Als eine von Hunderten Reportern vor Ort arbeitete ich rund um die Uhr. In
Trauer und Schock, und zunächst schien es mir so, als ob es in diesem
friedlichen Vier-Millionen-Staat allen so ging.
In der ersten Woche drangen außer meinen Interviews mit Opfern und Helfern
nur wenige Stimmen in mein überlastetes Hirn. Es waren die, die sich
vorsichtig und mutig der Friede-Trauer-Einigkeit widersetzten. Von wegen
„Das sind nicht wir“: Doch, auch wir sind rassistisch. Auch wir haben
weggeschaut. Und der neuseeländische Spionagedienst war obendrein zehn
Jahre auf dem rechten Auge blind.
## Alle sangen gemeinsam die Nationalhymne
Die Tabubrecher – von der Sprecherin des Islamischen Frauenverbandes, Anjum
Rahman, bis zum TV-Reporter Jehan Casinader – leisteten den
Befreiungsschlag für nicht direkt Betroffene wie mich, die sich jedoch mit
einem anderen Dilemma plagen: Der australische Täter war ein white
supremacist, hing also einer Fantasie der Überlegenheit von Weißen an. Von
ihm bis zum NSU [3][ist es ideologisch kein allzu langer Weg].

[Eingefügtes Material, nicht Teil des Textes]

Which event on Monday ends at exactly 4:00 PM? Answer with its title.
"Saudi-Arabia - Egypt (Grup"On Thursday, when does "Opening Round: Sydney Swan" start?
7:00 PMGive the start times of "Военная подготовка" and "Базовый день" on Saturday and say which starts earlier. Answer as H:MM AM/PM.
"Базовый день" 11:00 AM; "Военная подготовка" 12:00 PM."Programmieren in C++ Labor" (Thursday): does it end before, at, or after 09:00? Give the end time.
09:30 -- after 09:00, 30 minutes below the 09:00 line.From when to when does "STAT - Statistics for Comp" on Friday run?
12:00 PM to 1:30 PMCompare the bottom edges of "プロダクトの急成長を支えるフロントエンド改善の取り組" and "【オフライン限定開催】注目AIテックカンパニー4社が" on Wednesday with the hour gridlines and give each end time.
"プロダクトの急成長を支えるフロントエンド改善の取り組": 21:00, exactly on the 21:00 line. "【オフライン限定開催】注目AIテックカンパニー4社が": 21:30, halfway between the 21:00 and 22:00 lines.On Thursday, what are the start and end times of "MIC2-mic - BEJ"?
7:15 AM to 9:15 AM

Adolf Hitler ist international, und erst recht 18.000 Kilometer von Berlin
entfernt noch immer die erste Assoziation mit Deutschland – lange vor
Bier, Fußball, Lederhosen und Benz. Meine anerzogene nationale Scham hat
auch meine neuseeländische Staatsbürgerschaft nicht ausradieren können. In
den letzten Wochen prallte all das aufeinander.
Als wir vor 16 Jahren mit zwei kleinen Söhnen nach Neuseeland auswanderten,
war vieles dort neu: Busfahrer sind freundlich. „Nördlich“ bedeutet warm
und sonnig. Kinder rennen draußen barfuß rum. Spaghetti aus der Dose isst
man auf Toast. Vor den Morgennachrichten wird ein Vogelruf gesendet. Und
Hakenkreuze stören niemanden groß.
Ein Jahr war kaum rum, als wir zur ersten Demo gegen Rassismus in unserer
neuen Stadt trabten. Nicht die erste für uns, aber die erste in
Christchurch – organisiert von der asiatischen Community, die sich Hetze
und Angriffen ausgesetzt sah. Als wir uns mit unserem Kinderwagen in die
Schar einreihten, erwarteten wir weder Tränengas noch fliegende
Pflastersteine, aber wir hatten auch nicht mit dem Dutzend Neonazis
gerechnet, das sich stumm protestierend gegenüber aufstellte.
Es war nur ein kläglicher Haufen, ein Ableger der rechtsextremen National
Front, darunter auch ein Maori mit tätowiertem Hakenkreuz. Aus Höflichkeit
oder falsch verstandener Fairness reichte am Ende der Kundgebung jemand der
rechten Truppe das Megafon. „Keinen Fußbreit den Faschisten“ war den
krawallfreien Kiwis unbekannt. Am Ende sangen wir alle gemeinsam die
Nationalhymne. Ich konnte das und vieles andere nur mit Humor verarbeiten.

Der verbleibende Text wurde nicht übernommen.